The San Juan Daily Star
Morning Bid: Dollar rockets as Powell trumps AI
Raindrops hang over a Wall Street sign outside the New York Stock Exchange in Manhattan on October 26, 2020 in New York City, New York, US. REUTERS/Mike Sager/File Photo Get Licensing Rights
A look at the day ahead for US and global markets from Mike Dolan
Hopes of a late-August rally in world markets fizzled out as investors looked forward to a deeper assessment of the long-term interest rate trajectory from the Federal Reserve boss on Friday – pushing the dollar higher again in the process.
Fed Chairman Jerome Powell will deliver the keynote address at the annual Central Banking Symposium in Jackson Hole at 1405 GMT. Nervousness about the speech largely explains why discussion about artificial intelligence again dampened Thursday after this week’s stellar Nvidia results.
And given the growing contrast in economies on both sides of the Atlantic, Powell’s words are expected to convey a different message from European Central Bank President Christine Lagarde, delivered later in the day at 1900 GMT.
Business surveys for August this week underscored that activity is shrinking in the euro area but still expanding in the States. The omission strengthened the picture in another poll by Germany’s Ifo on Friday.
As a result, the euro/dollar exchange rate fell to its lowest level in more than two months on Friday – 4.5% below July’s peak, as US long-term bond yields began their upward march through August again .
The dollar index rose to its highest since June 7 against most-traded currencies (.DXY), while sterling also retreated sharply to June levels as UK economic clouds gathered.
The dollar’s jump ahead of the Jackson Hole set-piece was a modest change in Fed futures pricing, which now indicates a more than 50% chance of a Fed rate hike to 5.5-5.75% next month.
While there hasn’t been a major change in pricing, the changing constraints put the onus on Powell to return to the market if he really wants to signal that the Fed is done with its rate hike campaign.
Some of his aides indicated on Thursday that the central bank has indeed done enough to tighten the policy rate – and may continue to drive inflation down by keeping rates high longer. This allows it to reduce the traditional lag in credit tightening while keeping the long-term bond markets under its control.

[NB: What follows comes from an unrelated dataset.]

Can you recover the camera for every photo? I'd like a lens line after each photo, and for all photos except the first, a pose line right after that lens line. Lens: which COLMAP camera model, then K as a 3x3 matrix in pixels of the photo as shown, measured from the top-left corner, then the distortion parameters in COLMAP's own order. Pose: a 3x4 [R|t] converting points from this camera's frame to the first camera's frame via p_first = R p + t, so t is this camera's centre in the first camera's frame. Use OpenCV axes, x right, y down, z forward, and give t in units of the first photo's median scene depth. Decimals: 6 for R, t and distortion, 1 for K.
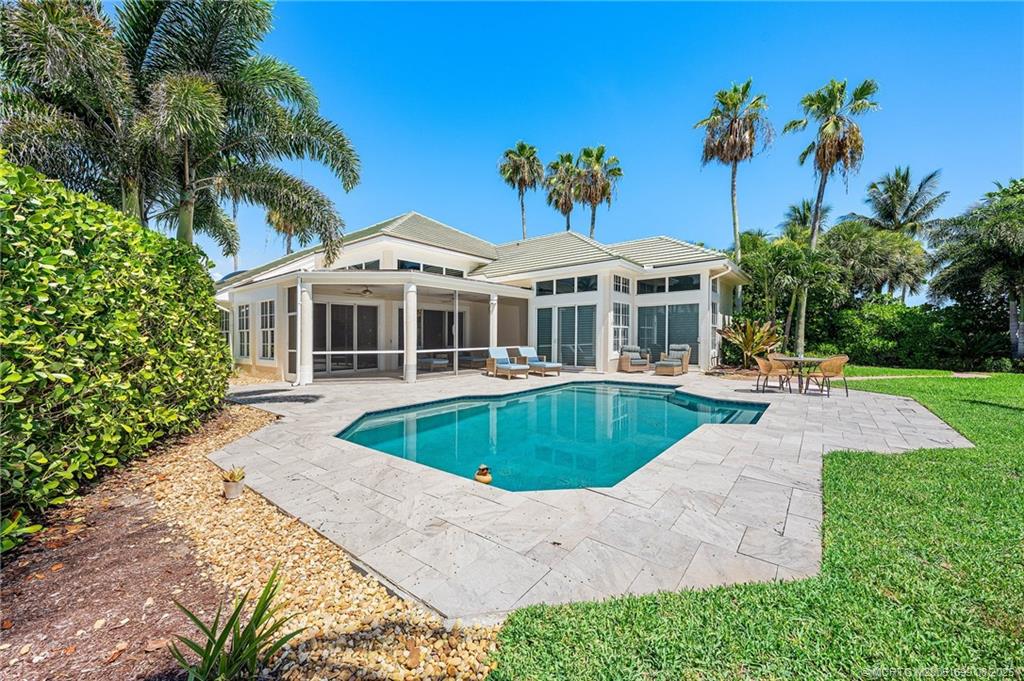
lens RADIAL K [[377.1, 0, 516.0], [0, 377.1, 338.6], [0, 0, 1]] dist [-0.000952, -0.000134]
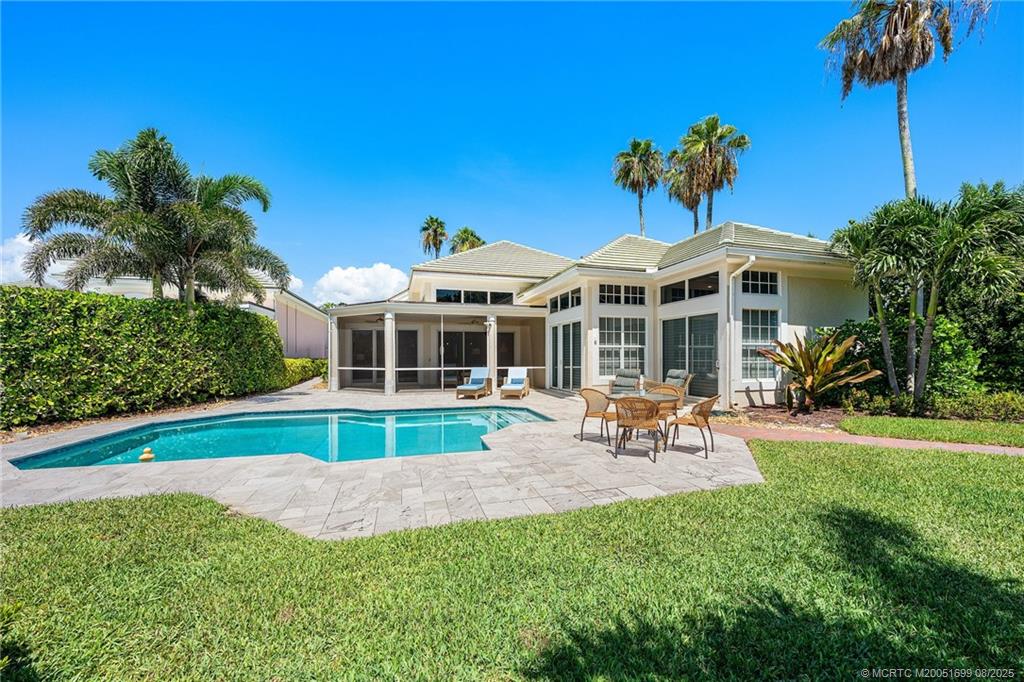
lens RADIAL K [[377.1, 0, 515.3], [0, 377.1, 351.2], [0, 0, 1]] dist [-0.000952, -0.000134]
pose [[0.821648, 0.000442, -0.569996, 0.539291], [-0.007571, 0.999920, -0.010138, -0.009643], [0.569945, 0.012645, 0.821585, 0.188892]]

Philadelphia Fed President Patrick Harker and Boston Fed President Susan Collins tentatively welcomed the recent jump in bond market yields, which complement the Fed’s work to bring inflation back to the 2% target and prevent another hike Can do.
Collins said, “We may be close, we may even be at a place where we will stop.”
“The higher long rates are consistent with the understanding that this will take some time,” Harker said.
Certainly the latest US economic data is showing no signs of weakness, with jobless claims falling below forecast in the latest week and orders for core durables still resilient in July.
Meanwhile, market pricing for ECB and Bank of England policy rates has declined sharply in recent weeks. Money market and swap rates are now ending the ECB campaign at 3.75% with no further increases in this cycle. Implied BOE terminal rates have fallen sharply to 5.5% from 6% in July.
This helped European shares to improve the gloomy equity market mood of the past 24 hours, where Asian shares were in the red after Wall St’s sharp technical-led reversal on Thursday. US futures were mostly flat ahead of Friday’s open.
Treasury yields moved slightly higher overnight, while oil prices edged up again.
China’s stock markets were also in losses, sources told Reuters, but authorities are planning to cut stamp duty on stock trading by up to 50% – in another attempt to revive the country’s struggling stock market. The authorities have also increased the defense of Yuan.